Stored records:
------------

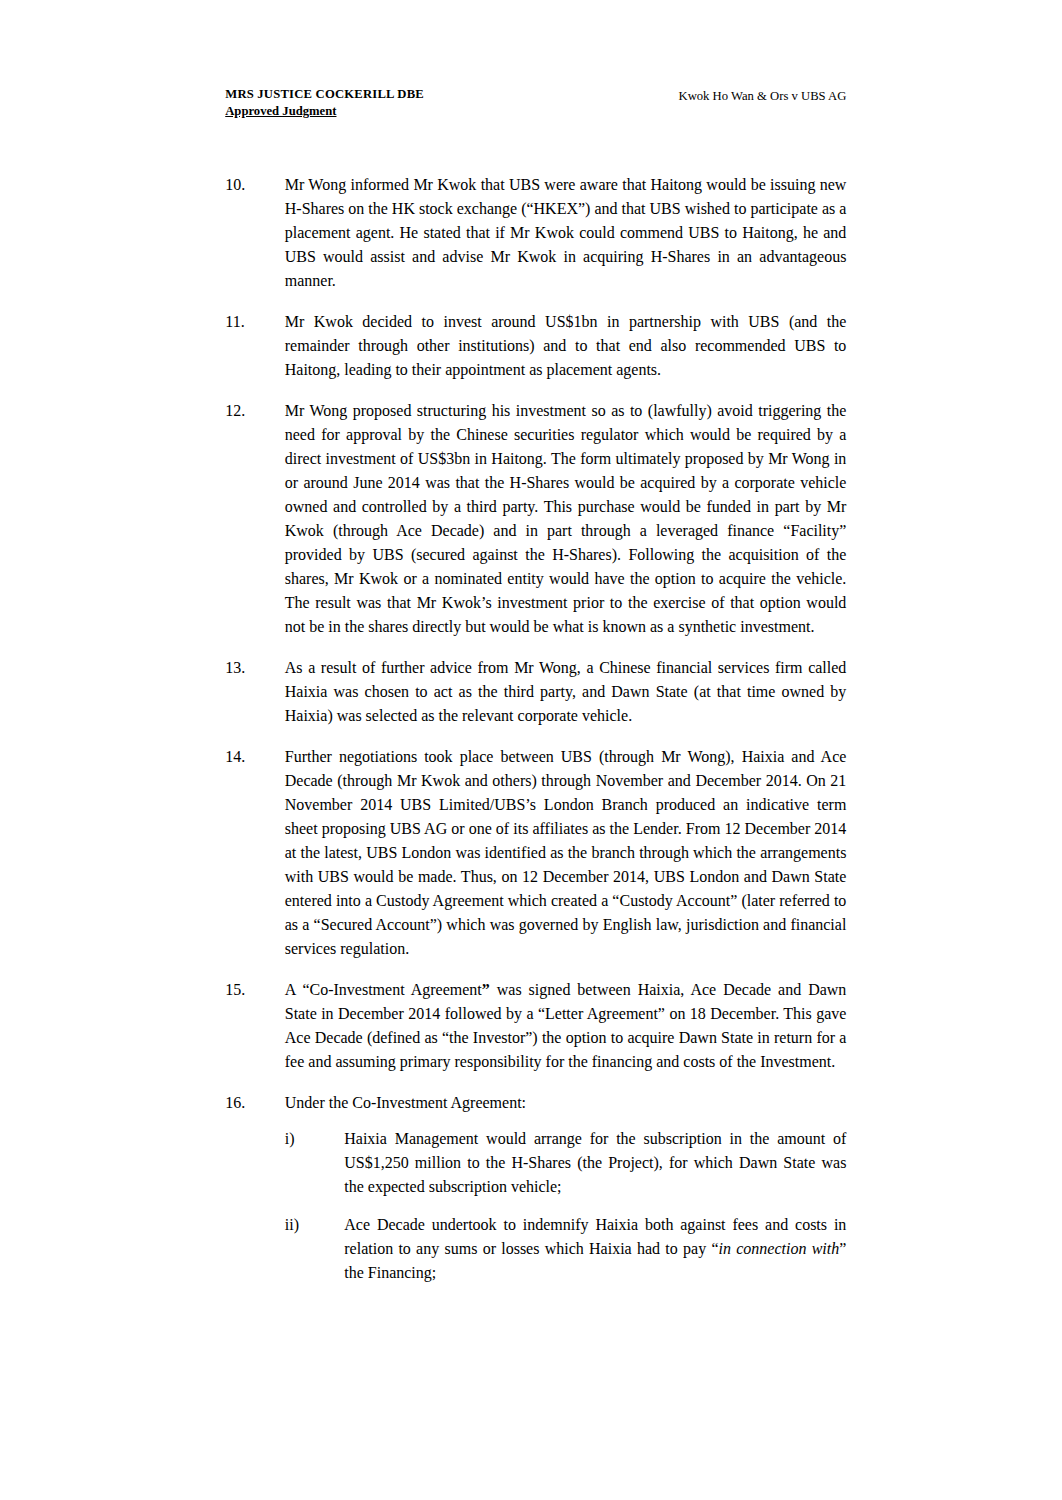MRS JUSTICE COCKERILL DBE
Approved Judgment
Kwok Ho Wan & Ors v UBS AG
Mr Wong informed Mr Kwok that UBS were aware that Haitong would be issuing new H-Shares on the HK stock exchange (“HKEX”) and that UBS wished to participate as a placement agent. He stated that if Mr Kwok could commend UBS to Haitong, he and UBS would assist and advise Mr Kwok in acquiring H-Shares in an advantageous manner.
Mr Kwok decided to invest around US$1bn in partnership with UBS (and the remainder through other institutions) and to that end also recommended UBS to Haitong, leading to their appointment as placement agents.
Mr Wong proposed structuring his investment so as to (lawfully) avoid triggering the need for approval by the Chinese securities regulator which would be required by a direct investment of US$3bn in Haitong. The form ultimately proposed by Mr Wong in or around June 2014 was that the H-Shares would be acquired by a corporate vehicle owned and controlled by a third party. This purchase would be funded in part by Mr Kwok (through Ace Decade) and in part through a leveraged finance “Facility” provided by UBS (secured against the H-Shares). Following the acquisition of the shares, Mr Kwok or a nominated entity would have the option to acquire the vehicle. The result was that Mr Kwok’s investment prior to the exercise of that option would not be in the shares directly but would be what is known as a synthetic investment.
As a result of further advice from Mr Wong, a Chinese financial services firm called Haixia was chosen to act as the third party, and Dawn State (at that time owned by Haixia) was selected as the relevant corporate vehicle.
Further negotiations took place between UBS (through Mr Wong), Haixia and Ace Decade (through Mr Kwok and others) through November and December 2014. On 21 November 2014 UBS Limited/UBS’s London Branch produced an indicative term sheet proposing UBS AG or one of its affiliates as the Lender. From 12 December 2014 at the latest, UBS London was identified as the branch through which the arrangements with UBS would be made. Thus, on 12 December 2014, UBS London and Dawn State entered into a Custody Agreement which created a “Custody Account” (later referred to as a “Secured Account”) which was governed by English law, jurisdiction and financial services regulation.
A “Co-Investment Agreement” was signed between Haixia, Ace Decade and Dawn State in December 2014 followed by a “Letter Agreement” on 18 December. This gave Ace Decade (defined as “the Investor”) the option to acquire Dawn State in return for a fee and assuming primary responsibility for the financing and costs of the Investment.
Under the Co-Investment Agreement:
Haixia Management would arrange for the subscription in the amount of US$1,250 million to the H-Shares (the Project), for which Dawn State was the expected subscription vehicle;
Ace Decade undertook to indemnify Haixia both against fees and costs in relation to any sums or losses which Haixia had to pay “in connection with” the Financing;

------------

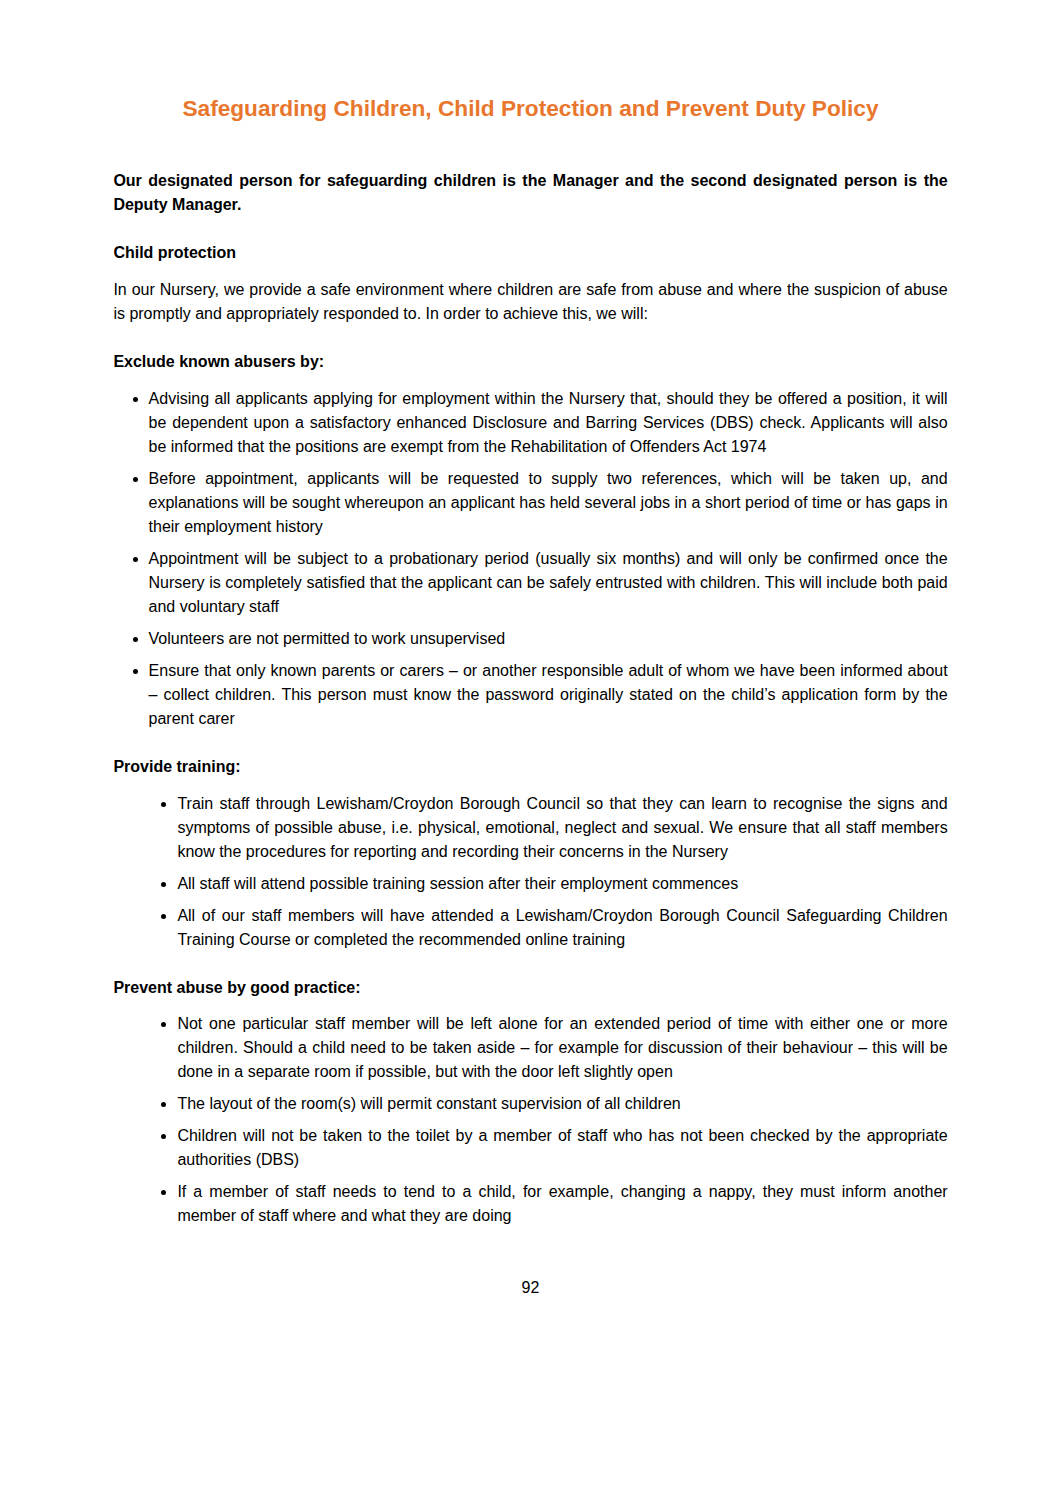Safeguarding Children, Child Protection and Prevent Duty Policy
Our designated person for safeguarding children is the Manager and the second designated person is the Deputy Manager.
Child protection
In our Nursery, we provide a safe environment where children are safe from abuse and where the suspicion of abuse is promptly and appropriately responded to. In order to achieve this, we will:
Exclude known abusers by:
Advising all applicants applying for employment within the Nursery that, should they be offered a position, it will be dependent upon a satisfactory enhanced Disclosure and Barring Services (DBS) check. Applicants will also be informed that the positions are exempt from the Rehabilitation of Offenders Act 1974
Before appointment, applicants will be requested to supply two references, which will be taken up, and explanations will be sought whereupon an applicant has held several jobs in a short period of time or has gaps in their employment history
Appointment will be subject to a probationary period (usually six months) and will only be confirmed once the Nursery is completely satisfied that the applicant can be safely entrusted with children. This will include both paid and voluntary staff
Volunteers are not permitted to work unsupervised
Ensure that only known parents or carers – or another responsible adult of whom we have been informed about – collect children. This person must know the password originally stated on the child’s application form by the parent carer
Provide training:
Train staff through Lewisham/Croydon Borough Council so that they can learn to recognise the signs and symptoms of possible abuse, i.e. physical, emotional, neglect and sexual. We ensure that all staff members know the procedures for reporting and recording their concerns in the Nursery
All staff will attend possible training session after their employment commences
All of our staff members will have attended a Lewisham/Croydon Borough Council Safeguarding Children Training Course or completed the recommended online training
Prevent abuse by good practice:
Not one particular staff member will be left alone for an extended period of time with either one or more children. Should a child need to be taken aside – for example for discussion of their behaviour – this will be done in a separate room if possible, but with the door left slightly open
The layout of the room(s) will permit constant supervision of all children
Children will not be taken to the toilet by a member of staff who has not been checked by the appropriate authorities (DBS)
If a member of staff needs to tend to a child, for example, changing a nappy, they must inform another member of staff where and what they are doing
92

------------

Exercise goal: In the data above, find the line with "MRS JUSTICE COCKERILL DBE" and the line with "Mr Wong informed". Please copy exactly those two lines and every line between them, but not the pictures.

Response for this exercise:
MRS JUSTICE COCKERILL DBE
Approved Judgment
Kwok Ho Wan & Ors v UBS AG
Mr Wong informed Mr Kwok that UBS were aware that Haitong would be issuing new H-Shares on the HK stock exchange (“HKEX”) and that UBS wished to participate as a placement agent. He stated that if Mr Kwok could commend UBS to Haitong, he and UBS would assist and advise Mr Kwok in acquiring H-Shares in an advantageous manner.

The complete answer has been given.